EXERCISE INSTRUCTIONS — Render the source text of each of the records below as a JSON list of strings, one string per line, leaving out blank lines and the pictures.

Dataset entries —

○ ○ ○ ○

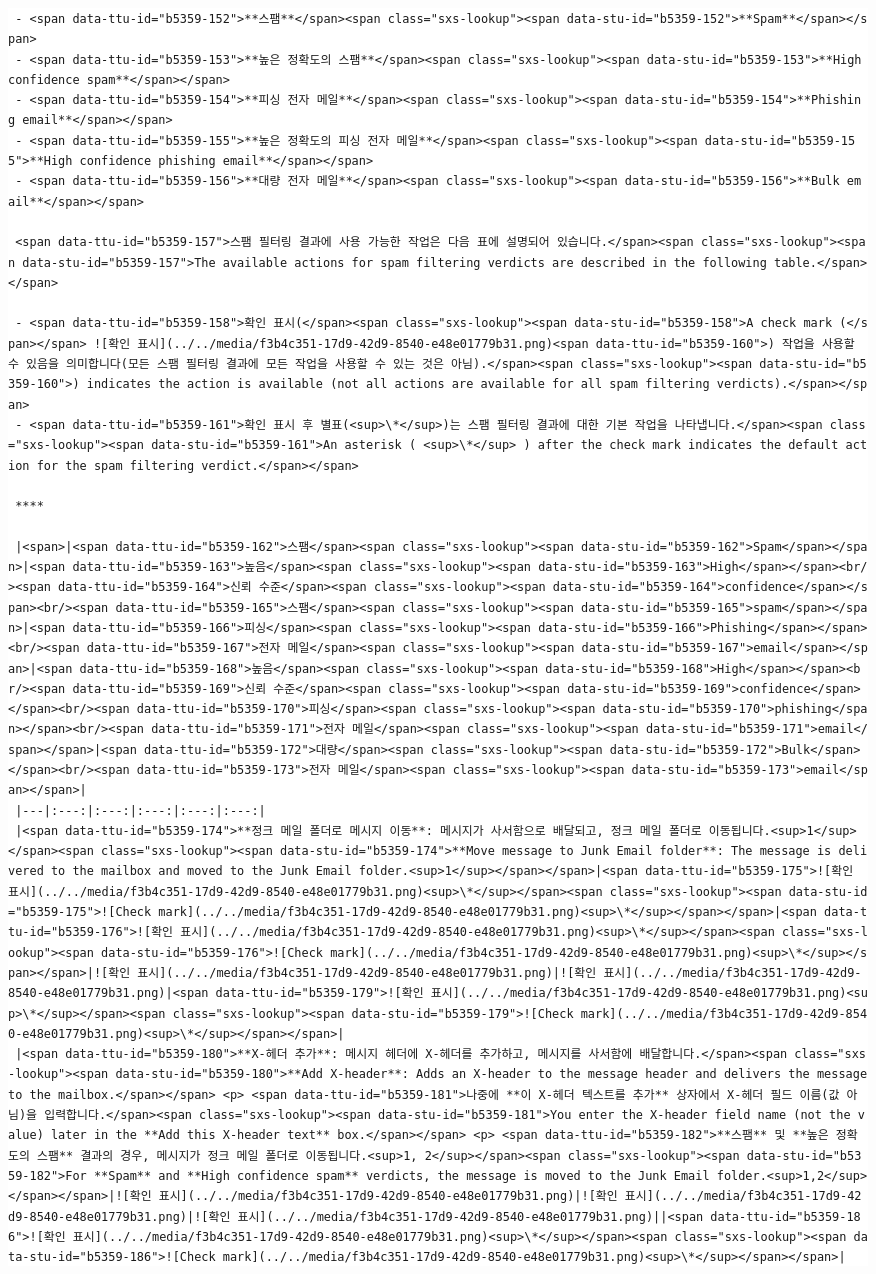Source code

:      - <span data-ttu-id="b5359-152">**스팸**</span><span class="sxs-lookup"><span data-stu-id="b5359-152">**Spam**</span></span>
     - <span data-ttu-id="b5359-153">**높은 정확도의 스팸**</span><span class="sxs-lookup"><span data-stu-id="b5359-153">**High confidence spam**</span></span>
     - <span data-ttu-id="b5359-154">**피싱 전자 메일**</span><span class="sxs-lookup"><span data-stu-id="b5359-154">**Phishing email**</span></span>
     - <span data-ttu-id="b5359-155">**높은 정확도의 피싱 전자 메일**</span><span class="sxs-lookup"><span data-stu-id="b5359-155">**High confidence phishing email**</span></span>
     - <span data-ttu-id="b5359-156">**대량 전자 메일**</span><span class="sxs-lookup"><span data-stu-id="b5359-156">**Bulk email**</span></span>

     <span data-ttu-id="b5359-157">스팸 필터링 결과에 사용 가능한 작업은 다음 표에 설명되어 있습니다.</span><span class="sxs-lookup"><span data-stu-id="b5359-157">The available actions for spam filtering verdicts are described in the following table.</span></span>

     - <span data-ttu-id="b5359-158">확인 표시(</span><span class="sxs-lookup"><span data-stu-id="b5359-158">A check mark (</span></span> ![확인 표시](../../media/f3b4c351-17d9-42d9-8540-e48e01779b31.png)<span data-ttu-id="b5359-160">) 작업을 사용할 수 있음을 의미합니다(모든 스팸 필터링 결과에 모든 작업을 사용할 수 있는 것은 아님).</span><span class="sxs-lookup"><span data-stu-id="b5359-160">) indicates the action is available (not all actions are available for all spam filtering verdicts).</span></span>
     - <span data-ttu-id="b5359-161">확인 표시 후 별표(<sup>\*</sup>)는 스팸 필터링 결과에 대한 기본 작업을 나타냅니다.</span><span class="sxs-lookup"><span data-stu-id="b5359-161">An asterisk ( <sup>\*</sup> ) after the check mark indicates the default action for the spam filtering verdict.</span></span>

     ****

     |<span>|<span data-ttu-id="b5359-162">스팸</span><span class="sxs-lookup"><span data-stu-id="b5359-162">Spam</span></span>|<span data-ttu-id="b5359-163">높음</span><span class="sxs-lookup"><span data-stu-id="b5359-163">High</span></span><br/><span data-ttu-id="b5359-164">신뢰 수준</span><span class="sxs-lookup"><span data-stu-id="b5359-164">confidence</span></span><br/><span data-ttu-id="b5359-165">스팸</span><span class="sxs-lookup"><span data-stu-id="b5359-165">spam</span></span>|<span data-ttu-id="b5359-166">피싱</span><span class="sxs-lookup"><span data-stu-id="b5359-166">Phishing</span></span><br/><span data-ttu-id="b5359-167">전자 메일</span><span class="sxs-lookup"><span data-stu-id="b5359-167">email</span></span>|<span data-ttu-id="b5359-168">높음</span><span class="sxs-lookup"><span data-stu-id="b5359-168">High</span></span><br/><span data-ttu-id="b5359-169">신뢰 수준</span><span class="sxs-lookup"><span data-stu-id="b5359-169">confidence</span></span><br/><span data-ttu-id="b5359-170">피싱</span><span class="sxs-lookup"><span data-stu-id="b5359-170">phishing</span></span><br/><span data-ttu-id="b5359-171">전자 메일</span><span class="sxs-lookup"><span data-stu-id="b5359-171">email</span></span>|<span data-ttu-id="b5359-172">대량</span><span class="sxs-lookup"><span data-stu-id="b5359-172">Bulk</span></span><br/><span data-ttu-id="b5359-173">전자 메일</span><span class="sxs-lookup"><span data-stu-id="b5359-173">email</span></span>|
     |---|:---:|:---:|:---:|:---:|:---:|
     |<span data-ttu-id="b5359-174">**정크 메일 폴더로 메시지 이동**: 메시지가 사서함으로 배달되고, 정크 메일 폴더로 이동됩니다.<sup>1</sup></span><span class="sxs-lookup"><span data-stu-id="b5359-174">**Move message to Junk Email folder**: The message is delivered to the mailbox and moved to the Junk Email folder.<sup>1</sup></span></span>|<span data-ttu-id="b5359-175">![확인 표시](../../media/f3b4c351-17d9-42d9-8540-e48e01779b31.png)<sup>\*</sup></span><span class="sxs-lookup"><span data-stu-id="b5359-175">![Check mark](../../media/f3b4c351-17d9-42d9-8540-e48e01779b31.png)<sup>\*</sup></span></span>|<span data-ttu-id="b5359-176">![확인 표시](../../media/f3b4c351-17d9-42d9-8540-e48e01779b31.png)<sup>\*</sup></span><span class="sxs-lookup"><span data-stu-id="b5359-176">![Check mark](../../media/f3b4c351-17d9-42d9-8540-e48e01779b31.png)<sup>\*</sup></span></span>|![확인 표시](../../media/f3b4c351-17d9-42d9-8540-e48e01779b31.png)|![확인 표시](../../media/f3b4c351-17d9-42d9-8540-e48e01779b31.png)|<span data-ttu-id="b5359-179">![확인 표시](../../media/f3b4c351-17d9-42d9-8540-e48e01779b31.png)<sup>\*</sup></span><span class="sxs-lookup"><span data-stu-id="b5359-179">![Check mark](../../media/f3b4c351-17d9-42d9-8540-e48e01779b31.png)<sup>\*</sup></span></span>|
     |<span data-ttu-id="b5359-180">**X-헤더 추가**: 메시지 헤더에 X-헤더를 추가하고, 메시지를 사서함에 배달합니다.</span><span class="sxs-lookup"><span data-stu-id="b5359-180">**Add X-header**: Adds an X-header to the message header and delivers the message to the mailbox.</span></span> <p> <span data-ttu-id="b5359-181">나중에 **이 X-헤더 텍스트를 추가** 상자에서 X-헤더 필드 이름(값 아님)을 입력합니다.</span><span class="sxs-lookup"><span data-stu-id="b5359-181">You enter the X-header field name (not the value) later in the **Add this X-header text** box.</span></span> <p> <span data-ttu-id="b5359-182">**스팸** 및 **높은 정확도의 스팸** 결과의 경우, 메시지가 정크 메일 폴더로 이동됩니다.<sup>1, 2</sup></span><span class="sxs-lookup"><span data-stu-id="b5359-182">For **Spam** and **High confidence spam** verdicts, the message is moved to the Junk Email folder.<sup>1,2</sup></span></span>|![확인 표시](../../media/f3b4c351-17d9-42d9-8540-e48e01779b31.png)|![확인 표시](../../media/f3b4c351-17d9-42d9-8540-e48e01779b31.png)|![확인 표시](../../media/f3b4c351-17d9-42d9-8540-e48e01779b31.png)||<span data-ttu-id="b5359-186">![확인 표시](../../media/f3b4c351-17d9-42d9-8540-e48e01779b31.png)<sup>\*</sup></span><span class="sxs-lookup"><span data-stu-id="b5359-186">![Check mark](../../media/f3b4c351-17d9-42d9-8540-e48e01779b31.png)<sup>\*</sup></span></span>|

○ ○ ○ ○

OUTPUT FOR THIS TASK —
[
  "Source code",
  ":      - <span data-ttu-id=\"b5359-152\">**스팸**</span><span class=\"sxs-lookup\"><span data-stu-id=\"b5359-152\">**Spam**</span></span>",
  "     - <span data-ttu-id=\"b5359-153\">**높은 정확도의 스팸**</span><span class=\"sxs-lookup\"><span data-stu-id=\"b5359-153\">**High confidence spam**</span></span>",
  "     - <span data-ttu-id=\"b5359-154\">**피싱 전자 메일**</span><span class=\"sxs-lookup\"><span data-stu-id=\"b5359-154\">**Phishing email**</span></span>",
  "     - <span data-ttu-id=\"b5359-155\">**높은 정확도의 피싱 전자 메일**</span><span class=\"sxs-lookup\"><span data-stu-id=\"b5359-155\">**High confidence phishing email**</span></span>",
  "     - <span data-ttu-id=\"b5359-156\">**대량 전자 메일**</span><span class=\"sxs-lookup\"><span data-stu-id=\"b5359-156\">**Bulk email**</span></span>",
  "     <span data-ttu-id=\"b5359-157\">스팸 필터링 결과에 사용 가능한 작업은 다음 표에 설명되어 있습니다.</span><span class=\"sxs-lookup\"><span data-stu-id=\"b5359-157\">The available actions for spam filtering verdicts are described in the following table.</span></span>",
  "     - <span data-ttu-id=\"b5359-158\">확인 표시(</span><span class=\"sxs-lookup\"><span data-stu-id=\"b5359-158\">A check mark (</span></span> ![확인 표시](../../media/f3b4c351-17d9-42d9-8540-e48e01779b31.png)<span data-ttu-id=\"b5359-160\">) 작업을 사용할 수 있음을 의미합니다(모든 스팸 필터링 결과에 모든 작업을 사용할 수 있는 것은 아님).</span><span class=\"sxs-lookup\"><span data-stu-id=\"b5359-160\">) indicates the action is available (not all actions are available for all spam filtering verdicts).</span></span>",
  "     - <span data-ttu-id=\"b5359-161\">확인 표시 후 별표(<sup>\\*</sup>)는 스팸 필터링 결과에 대한 기본 작업을 나타냅니다.</span><span class=\"sxs-lookup\"><span data-stu-id=\"b5359-161\">An asterisk ( <sup>\\*</sup> ) after the check mark indicates the default action for the spam filtering verdict.</span></span>",
  "     ****",
  "     |<span>|<span data-ttu-id=\"b5359-162\">스팸</span><span class=\"sxs-lookup\"><span data-stu-id=\"b5359-162\">Spam</span></span>|<span data-ttu-id=\"b5359-163\">높음</span><span class=\"sxs-lookup\"><span data-stu-id=\"b5359-163\">High</span></span><br/><span data-ttu-id=\"b5359-164\">신뢰 수준</span><span class=\"sxs-lookup\"><span data-stu-id=\"b5359-164\">confidence</span></span><br/><span data-ttu-id=\"b5359-165\">스팸</span><span class=\"sxs-lookup\"><span data-stu-id=\"b5359-165\">spam</span></span>|<span data-ttu-id=\"b5359-166\">피싱</span><span class=\"sxs-lookup\"><span data-stu-id=\"b5359-166\">Phishing</span></span><br/><span data-ttu-id=\"b5359-167\">전자 메일</span><span class=\"sxs-lookup\"><span data-stu-id=\"b5359-167\">email</span></span>|<span data-ttu-id=\"b5359-168\">높음</span><span class=\"sxs-lookup\"><span data-stu-id=\"b5359-168\">High</span></span><br/><span data-ttu-id=\"b5359-169\">신뢰 수준</span><span class=\"sxs-lookup\"><span data-stu-id=\"b5359-169\">confidence</span></span><br/><span data-ttu-id=\"b5359-170\">피싱</span><span class=\"sxs-lookup\"><span data-stu-id=\"b5359-170\">phishing</span></span><br/><span data-ttu-id=\"b5359-171\">전자 메일</span><span class=\"sxs-lookup\"><span data-stu-id=\"b5359-171\">email</span></span>|<span data-ttu-id=\"b5359-172\">대량</span><span class=\"sxs-lookup\"><span data-stu-id=\"b5359-172\">Bulk</span></span><br/><span data-ttu-id=\"b5359-173\">전자 메일</span><span class=\"sxs-lookup\"><span data-stu-id=\"b5359-173\">email</span></span>|",
  "     |---|:---:|:---:|:---:|:---:|:---:|",
  "     |<span data-ttu-id=\"b5359-174\">**정크 메일 폴더로 메시지 이동**: 메시지가 사서함으로 배달되고, 정크 메일 폴더로 이동됩니다.<sup>1</sup></span><span class=\"sxs-lookup\"><span data-stu-id=\"b5359-174\">**Move message to Junk Email folder**: The message is delivered to the mailbox and moved to the Junk Email folder.<sup>1</sup></span></span>|<span data-ttu-id=\"b5359-175\">![확인 표시](../../media/f3b4c351-17d9-42d9-8540-e48e01779b31.png)<sup>\\*</sup></span><span class=\"sxs-lookup\"><span data-stu-id=\"b5359-175\">![Check mark](../../media/f3b4c351-17d9-42d9-8540-e48e01779b31.png)<sup>\\*</sup></span></span>|<span data-ttu-id=\"b5359-176\">![확인 표시](../../media/f3b4c351-17d9-42d9-8540-e48e01779b31.png)<sup>\\*</sup></span><span class=\"sxs-lookup\"><span data-stu-id=\"b5359-176\">![Check mark](../../media/f3b4c351-17d9-42d9-8540-e48e01779b31.png)<sup>\\*</sup></span></span>|![확인 표시](../../media/f3b4c351-17d9-42d9-8540-e48e01779b31.png)|![확인 표시](../../media/f3b4c351-17d9-42d9-8540-e48e01779b31.png)|<span data-ttu-id=\"b5359-179\">![확인 표시](../../media/f3b4c351-17d9-42d9-8540-e48e01779b31.png)<sup>\\*</sup></span><span class=\"sxs-lookup\"><span data-stu-id=\"b5359-179\">![Check mark](../../media/f3b4c351-17d9-42d9-8540-e48e01779b31.png)<sup>\\*</sup></span></span>|",
  "     |<span data-ttu-id=\"b5359-180\">**X-헤더 추가**: 메시지 헤더에 X-헤더를 추가하고, 메시지를 사서함에 배달합니다.</span><span class=\"sxs-lookup\"><span data-stu-id=\"b5359-180\">**Add X-header**: Adds an X-header to the message header and delivers the message to the mailbox.</span></span> <p> <span data-ttu-id=\"b5359-181\">나중에 **이 X-헤더 텍스트를 추가** 상자에서 X-헤더 필드 이름(값 아님)을 입력합니다.</span><span class=\"sxs-lookup\"><span data-stu-id=\"b5359-181\">You enter the X-header field name (not the value) later in the **Add this X-header text** box.</span></span> <p> <span data-ttu-id=\"b5359-182\">**스팸** 및 **높은 정확도의 스팸** 결과의 경우, 메시지가 정크 메일 폴더로 이동됩니다.<sup>1, 2</sup></span><span class=\"sxs-lookup\"><span data-stu-id=\"b5359-182\">For **Spam** and **High confidence spam** verdicts, the message is moved to the Junk Email folder.<sup>1,2</sup></span></span>|![확인 표시](../../media/f3b4c351-17d9-42d9-8540-e48e01779b31.png)|![확인 표시](../../media/f3b4c351-17d9-42d9-8540-e48e01779b31.png)|![확인 표시](../../media/f3b4c351-17d9-42d9-8540-e48e01779b31.png)||<span data-ttu-id=\"b5359-186\">![확인 표시](../../media/f3b4c351-17d9-42d9-8540-e48e01779b31.png)<sup>\\*</sup></span><span class=\"sxs-lookup\"><span data-stu-id=\"b5359-186\">![Check mark](../../media/f3b4c351-17d9-42d9-8540-e48e01779b31.png)<sup>\\*</sup></span></span>|"
]